About the project

This small, applied project kicked off in February 2022…


Social media is a key site of social activity and support, for many identity-based communities. Administrators and moderators of large online groups or pages often play key leadership roles in such communities.

The role of ‘admin’ is an untrained, unpaid, under-recognised position – yet in practice, this involves considerable labour, responsibility, and skill, in responding to abusive or dangerous speech within, or on behalf of, the community. Many admins are also public advocates or activists, but despite how many hours go into this kind of labour, there are little to no funding, training, resources, or support services, they can access related to this work.

Project aims

This project aimed to learn from, and build capacity amongst, admins and moderators in Aotearoa NZ. In particular it focuses on communities that are common targets of dangerous speech, hate speech, or others forms of harmful speech.

The project aimed to record and analyse some of these leaders speaking about their experiences and strategies in responding to dangerous speech, in order to draw together and then publicly circulate some of the knowledge they already have.

Who is involved?

The project was funded by Internet NZ, and run by researchers at the University of Otago.

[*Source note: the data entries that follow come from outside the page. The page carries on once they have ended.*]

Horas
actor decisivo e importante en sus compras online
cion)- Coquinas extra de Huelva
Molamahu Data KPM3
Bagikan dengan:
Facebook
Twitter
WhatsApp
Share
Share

You can read more about them on our ‘About the Team’ page.

What was done?

Interviews: In April – May 2022, we conducted 14 interviews in total, with people who were currently (or had recently been) admins for social-media groups or pages. For this first part of the project we are focused on interviewing people from rainbow/queer/LGBTQIA+ groups, and from disabled, chronically ill, and/or neurodivergent communities. These interviews were analysed, for key themes

Hui: In July 2022, we facilitated an online symposium/hui give these and other admins, from a wider range of groups, a chance to interact, share support, and discuss their experiences. We also shared our initial observations and findings, and gathered feedback from this larger group, in order to develop them.

Resource: We then worked with graphic designer & illustrators at Studio Rebeko to come up with an accessible resource, that can be shared freely online. The resource summarises some of the themes and advice, from the hui and interviews.

All parts of the project have been approved by the University of Otago Human Ethics Committee (approval number 22/036).